“Proprio non capisco…” mi disse Oreste del bar del Cinghiale con i due gomiti appoggiati al bancone in una posizione che doveva risultargli quanto meno scomoda “sono andato, per un giorno, a trovare mia madre a Tòdaro, ero tranquillo perché avevo lasciato il locale in mano a Gino, quando, al mio ritorno, scopro che non è stato venduto neppure un panino!”
Io l’avevo di fronte, Oreste, e inconsapevolmente lo studiavo. Stavo in particolare pensando che quando lui si preoccupa, corruga così tanto la fronte che sicuramente gli si alzano gli alluci nelle scarpe.
“Che sia il prosciutto che non sia più buono o sarà piuttosto lo speck?”
Non risposi, non avevo molta voglia di farmi trascinare nella solita quotidiana lamentazione del mio pur bravo oste.
“Che sia il pane? Forse era troppo cotto? Oppure era poco cotto? Era troppo lievitato o magari poco lievitato?”
“Il pane non lo è di certo. Lo fa Bastiano!” mi sentii in dovere di dirgli in segno di solidarietà e partecipazione, ma anche in difesa del mio amico.

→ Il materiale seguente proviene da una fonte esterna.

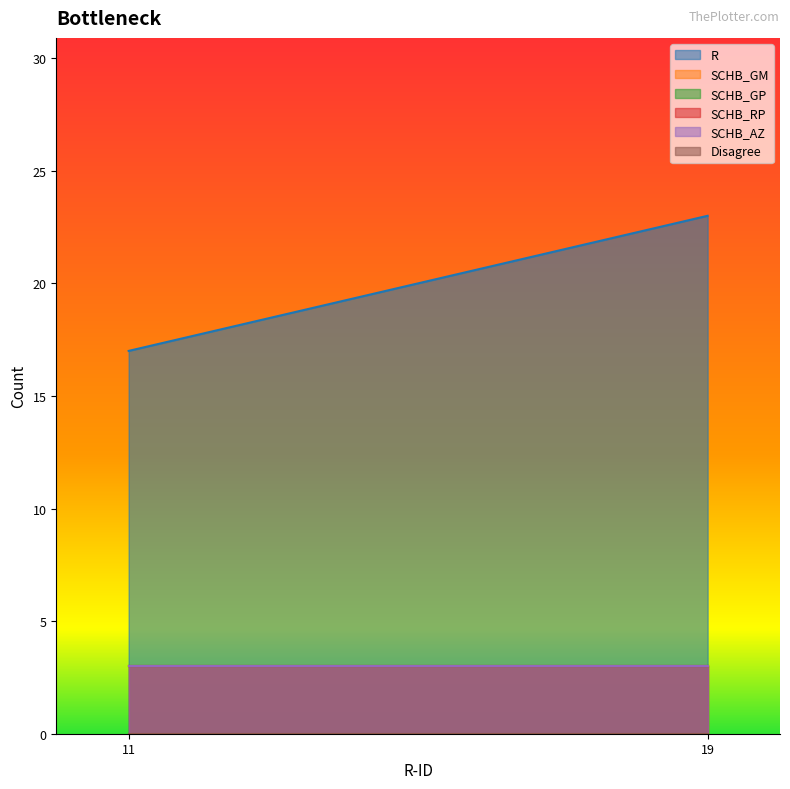

What are all the series names shown in the legend?

R, SCHB_GM, SCHB_GP, SCHB_RP, SCHB_AZ, Disagree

“Non credo neppure io… anche perché quegli stessi salumi vanno via che è una bellezza oggi…”
“Magari Gino non è simpatico, sai è uno di fuori, qui gli amici probabilmente preferiscono te…”
Stavo tamburellando con le dita sul bancone. Di solito a quel punto Oreste capisce e si affretta a prepararmi il ‘cucciolo’.
“Non penso neppure sia questo il motivo… perché Gino ormai sono tanti anni che è qui e poi lui è più giovane di me, si dà fare e anzi, scherza volentieri, sta alla battuta…”
Lentamente Oreste si scollò dal piano del bancone; dimenò, in segno di disappunto, il suo testone, che in effetti un po’ ricordava quello di un cinghiale spettinato, e si mise a farmi il ‘cucciolo’.
In quell’istante si alzò anche un ragazzo che fino a quel momento aveva giocato a Teresina e, avvicinatosi al bancone, ciondolò:
“Mi fai un panino speck e caprice, Oreste?”
“Sì subito…” rispose quello che, nel frattempo, era già passato a mettere la panna fresca dentro al mio caffè; poi accorgendosi con la coda dell’occhio che non c’era più pane, urlò:
“Ginoooooo… mi vai a prendere nel retro degli altri sfilatiniiii?”
Si sentirono alcuni rumori provenienti dal retro come di ceste spostate e cassetti aperti. Poco dopo comparve Gino, tutto sorridente, con un fascio di piccole baguette in mano.
“Non ti preoccupare, Oré” fece Gino volenteroso “che glielo preparo io il panino. Cosa devo fare?”
“Oh, grazie… uno speck e caprice!”
Il ragazzo che lo aveva ordinato fece un’espressione come di sorpresa mista a imbarazzo. Vidi distintamente che per un paio di volte aprendo la bocca e inspirando aria come per una apnea subacquea, aveva anche cercato di dire qualcosa, ma poi ci aveva rinunciato. Quindi, tutto d’un fiato, disse:
“No, scusa Gino, ci ho ripensato, scusami tanto, ma ho un po’ di mal di stomaco…”
“Come vuoi…” fece quello di rimando con un sorriso schietto e comunicativo. Poi, con un gesto rapido che si capì essere involontario, si grattò tra le chiappe e si annusò.
Con senso di mal contenuto disgusto guardai Oreste. Oreste incrociò il mio sguardo e nascose il viso dietro i suoi due badili di mani.
Io mi girai. Era il momento di sorbire il mio cucciolo.